Natureza do instituto
A anistia é abordada tanto no âmbito constitucional, quanto no penal.
Anistia no direito constitucional:
Prevista no art. 5º, XLIII, da Constituição Federal, a anistia é ato de soberania do Poder Legislativo, concretizado por lei em sentido formal. Trata-se de um perdão concedido pelo Estado, que, segundo Pedro Lenza “motivado por razões políticas, renuncia ao seu direito de punir em relação a delito cometido no passado.”
Anistia no direito penal
Constitui mandado constitucional de criminalização, que, segundo André Estefam, são imposições ao legislador para “utilização do direito penal para regular o comportamento e, dessa forma, proteger satisfatoriamente o valor constitucional.”
Dos crimes contra o estado democrático de direito - Há anistia?
Importante observar essa questão sob os aspectos internacional e nacional.
Âmbito internacional
No que tange o Direito Internacional dos Direitos Humanos, a Convenção Americana sobre Direitos Humanos - Pacto de San José da Costa Rica -, ratificada pelo Brasil, firmou jurisprudência no sentido de que leis de anistia que impeçam a investigação e punição de graves violações de direitos humanos são incompatíveis com a Convenção. Foi o que se decidiu, por exemplo, no caso Gomes Lund -“Guerrilha do Araguaia” vs. Brasil (2010).
Essa decisão se fundamenta nos artigos 1º e 2º; 8º e 25 da Convenção, que impõe aos Estados o dever de respeitar e garantir os direitos nela previstos, além de assegurar garantias judiciais, dever de adotar medidas legislativas e de outra natureza para efetivar os direitos e proteção judicial efetiva, como direito a recorrer das decisões, por exemplo.
Significa que, pelos preceitos da Convenção, não é admissível anistia para crimes contra o estado democrático de direito.
Âmbito interno
A Constituição Federal, no artigo 48, VIII prevê como uma das competências do Congresso Nacional, dispor sobre a concessão de anistia, com sanção do Presidente da República, ou seja, o legislativo pode editar uma nova lei com novas hipóteses de anistia.
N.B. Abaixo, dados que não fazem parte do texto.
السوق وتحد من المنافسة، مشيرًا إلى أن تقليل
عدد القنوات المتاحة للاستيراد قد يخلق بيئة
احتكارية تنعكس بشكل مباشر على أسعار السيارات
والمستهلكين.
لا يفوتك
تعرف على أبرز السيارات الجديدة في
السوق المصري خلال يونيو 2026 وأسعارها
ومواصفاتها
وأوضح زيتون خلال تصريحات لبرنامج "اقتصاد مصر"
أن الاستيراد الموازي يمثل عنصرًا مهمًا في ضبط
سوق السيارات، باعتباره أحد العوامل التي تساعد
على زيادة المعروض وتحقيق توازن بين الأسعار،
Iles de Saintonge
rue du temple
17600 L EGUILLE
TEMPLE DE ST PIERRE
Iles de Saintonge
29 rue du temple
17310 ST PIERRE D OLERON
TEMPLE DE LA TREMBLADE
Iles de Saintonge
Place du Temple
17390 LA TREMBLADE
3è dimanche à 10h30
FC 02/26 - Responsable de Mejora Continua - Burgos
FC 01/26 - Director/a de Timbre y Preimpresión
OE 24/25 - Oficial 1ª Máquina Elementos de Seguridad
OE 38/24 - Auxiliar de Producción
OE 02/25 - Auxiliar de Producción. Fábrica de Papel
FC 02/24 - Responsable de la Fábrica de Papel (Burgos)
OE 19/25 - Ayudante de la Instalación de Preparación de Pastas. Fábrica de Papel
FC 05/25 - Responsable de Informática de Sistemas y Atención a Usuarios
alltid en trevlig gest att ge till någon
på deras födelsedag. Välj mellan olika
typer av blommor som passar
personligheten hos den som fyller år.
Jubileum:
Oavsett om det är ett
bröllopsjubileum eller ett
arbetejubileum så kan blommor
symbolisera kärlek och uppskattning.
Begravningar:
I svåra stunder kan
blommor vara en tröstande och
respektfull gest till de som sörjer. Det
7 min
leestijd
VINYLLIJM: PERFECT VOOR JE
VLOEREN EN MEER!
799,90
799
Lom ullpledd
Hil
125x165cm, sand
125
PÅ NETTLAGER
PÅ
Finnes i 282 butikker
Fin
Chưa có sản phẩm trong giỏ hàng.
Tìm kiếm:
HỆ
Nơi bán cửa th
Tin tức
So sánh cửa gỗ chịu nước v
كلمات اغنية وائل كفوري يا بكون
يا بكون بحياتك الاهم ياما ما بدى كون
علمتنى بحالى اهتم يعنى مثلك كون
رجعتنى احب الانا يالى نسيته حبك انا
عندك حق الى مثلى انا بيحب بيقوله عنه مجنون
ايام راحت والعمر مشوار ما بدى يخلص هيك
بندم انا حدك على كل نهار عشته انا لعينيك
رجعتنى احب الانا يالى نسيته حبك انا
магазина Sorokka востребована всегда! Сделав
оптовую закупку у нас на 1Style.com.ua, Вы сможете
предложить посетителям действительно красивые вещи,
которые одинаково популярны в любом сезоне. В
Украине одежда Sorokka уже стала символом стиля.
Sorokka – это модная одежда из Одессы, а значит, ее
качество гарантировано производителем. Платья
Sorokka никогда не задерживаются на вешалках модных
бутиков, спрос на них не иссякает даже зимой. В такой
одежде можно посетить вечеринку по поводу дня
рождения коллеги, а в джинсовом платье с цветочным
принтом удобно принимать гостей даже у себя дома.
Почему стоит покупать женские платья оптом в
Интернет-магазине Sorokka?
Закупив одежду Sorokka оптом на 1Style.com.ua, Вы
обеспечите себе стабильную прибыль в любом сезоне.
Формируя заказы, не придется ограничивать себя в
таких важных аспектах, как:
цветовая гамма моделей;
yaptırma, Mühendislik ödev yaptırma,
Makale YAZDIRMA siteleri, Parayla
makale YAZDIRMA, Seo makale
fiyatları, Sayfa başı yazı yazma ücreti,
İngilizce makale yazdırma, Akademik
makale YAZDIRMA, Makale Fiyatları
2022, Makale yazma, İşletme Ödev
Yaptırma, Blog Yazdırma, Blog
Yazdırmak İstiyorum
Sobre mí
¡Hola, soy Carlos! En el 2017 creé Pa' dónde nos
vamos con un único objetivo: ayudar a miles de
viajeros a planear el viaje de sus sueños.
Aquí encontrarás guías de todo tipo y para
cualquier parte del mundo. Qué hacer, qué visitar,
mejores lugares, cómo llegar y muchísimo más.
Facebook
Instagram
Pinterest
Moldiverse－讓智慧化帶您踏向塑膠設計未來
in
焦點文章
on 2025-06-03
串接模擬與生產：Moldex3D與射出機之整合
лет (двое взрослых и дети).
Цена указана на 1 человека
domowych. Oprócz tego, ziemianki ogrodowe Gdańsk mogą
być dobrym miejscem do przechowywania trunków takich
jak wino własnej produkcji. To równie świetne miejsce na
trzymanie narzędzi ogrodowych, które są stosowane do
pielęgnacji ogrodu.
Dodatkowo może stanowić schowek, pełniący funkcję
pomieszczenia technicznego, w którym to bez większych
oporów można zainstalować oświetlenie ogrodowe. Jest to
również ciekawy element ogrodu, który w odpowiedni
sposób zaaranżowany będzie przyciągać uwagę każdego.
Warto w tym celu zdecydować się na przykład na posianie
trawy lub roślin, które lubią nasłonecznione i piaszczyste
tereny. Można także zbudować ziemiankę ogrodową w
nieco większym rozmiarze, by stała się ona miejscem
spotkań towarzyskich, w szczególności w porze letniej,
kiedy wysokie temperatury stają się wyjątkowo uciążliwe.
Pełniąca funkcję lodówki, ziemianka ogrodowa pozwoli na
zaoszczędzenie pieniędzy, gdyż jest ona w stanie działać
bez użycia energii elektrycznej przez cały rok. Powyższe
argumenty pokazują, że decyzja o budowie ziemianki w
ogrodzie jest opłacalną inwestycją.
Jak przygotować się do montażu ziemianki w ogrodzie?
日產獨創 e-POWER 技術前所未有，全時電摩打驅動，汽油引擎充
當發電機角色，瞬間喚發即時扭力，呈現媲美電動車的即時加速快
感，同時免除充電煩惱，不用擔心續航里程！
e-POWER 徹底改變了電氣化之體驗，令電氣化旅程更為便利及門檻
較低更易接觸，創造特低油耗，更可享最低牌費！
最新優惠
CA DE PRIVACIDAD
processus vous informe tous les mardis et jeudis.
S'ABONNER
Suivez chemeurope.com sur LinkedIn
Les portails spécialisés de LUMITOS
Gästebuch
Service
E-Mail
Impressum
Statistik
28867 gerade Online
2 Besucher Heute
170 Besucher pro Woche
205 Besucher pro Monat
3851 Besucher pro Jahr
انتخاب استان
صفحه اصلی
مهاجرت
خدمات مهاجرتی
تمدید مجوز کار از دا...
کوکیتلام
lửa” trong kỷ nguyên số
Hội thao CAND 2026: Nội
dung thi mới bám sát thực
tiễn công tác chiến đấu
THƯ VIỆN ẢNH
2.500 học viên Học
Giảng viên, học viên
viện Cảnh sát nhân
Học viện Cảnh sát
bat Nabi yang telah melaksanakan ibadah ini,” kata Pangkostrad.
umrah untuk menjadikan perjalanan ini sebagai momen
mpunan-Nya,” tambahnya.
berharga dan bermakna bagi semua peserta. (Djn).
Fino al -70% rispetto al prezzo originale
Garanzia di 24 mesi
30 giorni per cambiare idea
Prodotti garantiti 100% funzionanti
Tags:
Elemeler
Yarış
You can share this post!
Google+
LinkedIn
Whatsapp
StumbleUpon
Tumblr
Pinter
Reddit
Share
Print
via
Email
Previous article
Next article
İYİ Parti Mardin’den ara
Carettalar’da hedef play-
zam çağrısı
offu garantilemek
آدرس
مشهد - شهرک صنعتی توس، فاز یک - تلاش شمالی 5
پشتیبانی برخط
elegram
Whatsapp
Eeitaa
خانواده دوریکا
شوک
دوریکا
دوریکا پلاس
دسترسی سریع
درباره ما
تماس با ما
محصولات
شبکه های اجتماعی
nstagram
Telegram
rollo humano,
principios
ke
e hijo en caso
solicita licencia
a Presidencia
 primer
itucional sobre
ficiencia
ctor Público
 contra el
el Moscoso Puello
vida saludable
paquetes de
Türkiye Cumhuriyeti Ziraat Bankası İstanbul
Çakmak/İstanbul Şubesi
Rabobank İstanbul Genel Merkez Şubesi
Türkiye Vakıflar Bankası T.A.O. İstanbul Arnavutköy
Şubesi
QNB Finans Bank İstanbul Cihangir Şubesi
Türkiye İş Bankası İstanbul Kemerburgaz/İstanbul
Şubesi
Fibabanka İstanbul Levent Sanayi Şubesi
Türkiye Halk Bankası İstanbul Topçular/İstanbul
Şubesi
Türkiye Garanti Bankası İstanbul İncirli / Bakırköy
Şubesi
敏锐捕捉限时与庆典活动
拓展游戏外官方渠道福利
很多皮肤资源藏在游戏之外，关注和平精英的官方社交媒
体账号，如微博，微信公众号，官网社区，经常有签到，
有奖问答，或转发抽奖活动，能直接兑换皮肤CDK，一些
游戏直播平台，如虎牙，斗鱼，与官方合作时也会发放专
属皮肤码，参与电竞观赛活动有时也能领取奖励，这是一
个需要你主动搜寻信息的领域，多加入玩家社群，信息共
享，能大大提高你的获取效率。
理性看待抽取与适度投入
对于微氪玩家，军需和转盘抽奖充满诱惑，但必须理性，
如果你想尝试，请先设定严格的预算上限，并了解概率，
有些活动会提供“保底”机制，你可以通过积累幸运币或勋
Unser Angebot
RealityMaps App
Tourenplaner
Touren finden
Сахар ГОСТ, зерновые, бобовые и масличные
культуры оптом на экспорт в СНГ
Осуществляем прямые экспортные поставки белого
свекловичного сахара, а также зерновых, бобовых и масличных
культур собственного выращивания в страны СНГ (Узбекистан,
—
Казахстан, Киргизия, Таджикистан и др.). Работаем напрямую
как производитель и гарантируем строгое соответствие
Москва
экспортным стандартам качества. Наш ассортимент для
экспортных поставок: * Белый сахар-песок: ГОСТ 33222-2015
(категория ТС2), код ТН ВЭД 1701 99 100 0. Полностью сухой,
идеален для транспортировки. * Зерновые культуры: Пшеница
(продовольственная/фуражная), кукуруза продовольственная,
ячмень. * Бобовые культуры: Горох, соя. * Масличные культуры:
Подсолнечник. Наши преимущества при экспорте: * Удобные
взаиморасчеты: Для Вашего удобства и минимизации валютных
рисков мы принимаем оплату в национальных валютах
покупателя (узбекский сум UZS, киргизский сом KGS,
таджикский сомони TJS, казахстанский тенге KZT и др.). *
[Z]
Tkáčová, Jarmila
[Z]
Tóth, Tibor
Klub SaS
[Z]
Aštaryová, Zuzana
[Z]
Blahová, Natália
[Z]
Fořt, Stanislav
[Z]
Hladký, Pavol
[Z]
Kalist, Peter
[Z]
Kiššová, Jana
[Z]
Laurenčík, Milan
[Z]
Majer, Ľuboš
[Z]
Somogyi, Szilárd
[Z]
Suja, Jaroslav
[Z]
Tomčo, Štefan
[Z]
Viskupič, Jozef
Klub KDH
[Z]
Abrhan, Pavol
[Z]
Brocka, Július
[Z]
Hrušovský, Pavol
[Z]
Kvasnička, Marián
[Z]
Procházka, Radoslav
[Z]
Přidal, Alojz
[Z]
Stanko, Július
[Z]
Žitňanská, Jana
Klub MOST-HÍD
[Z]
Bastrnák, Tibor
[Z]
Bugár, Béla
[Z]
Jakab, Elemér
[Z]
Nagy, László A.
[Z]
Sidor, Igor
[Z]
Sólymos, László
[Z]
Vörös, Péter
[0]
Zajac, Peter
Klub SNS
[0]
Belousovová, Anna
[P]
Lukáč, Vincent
Entretanto, a própria Constituição veda anistia para crimes de tortura, tráfico ilícito de entorpecentes, terrorismo e hediondos, não havendo nenhuma disposição sobre os crimes contra o estado democrático de direito, embora a concessão de anistia para esses crimes atentaria contra o núcleo essencial da Constituição (cláusulas pétreas), com forte proteção também em tratados.
Finalidades
A anistia costuma estar ligada a momentos de transição política ou de pacificação social, buscando extinguir a punibilidade por condutas ilícitas praticadas, visando:
- Restabelecer a harmonia entre grupos em conflito;
- Reintegrar indivíduos ao convívio social;
- Consolidar mudanças de regime político.
Sua aplicação é retroativa, atingindo fatos já praticados. Em outros termos, a anistia exclui o crime, apagando seus efeitos, inclusive, se praticado novo crime, não ocorrerá reincidência ao acusado, podendo ser concedida antes ou depois da sentença, cuja competência é do juízo das execuções.
O dilema pacificação social e a impunidade
O debate atual, ao redor de episódios recentes de convulsão política, envolve questões de âmbito ético, político e jurídico. De um lado, demonstra-se como instrumento de reconciliação nacional, permitindo que sociedades superem momentos de ruptura. Já sob os olhares internacionais, há o temor de que ela funcione como um salvo-conduto para aqueles que atentaram contra a ordem democrática e os direitos fundamentais, com reiteradas decisões vislumbrando a segurança jurídica.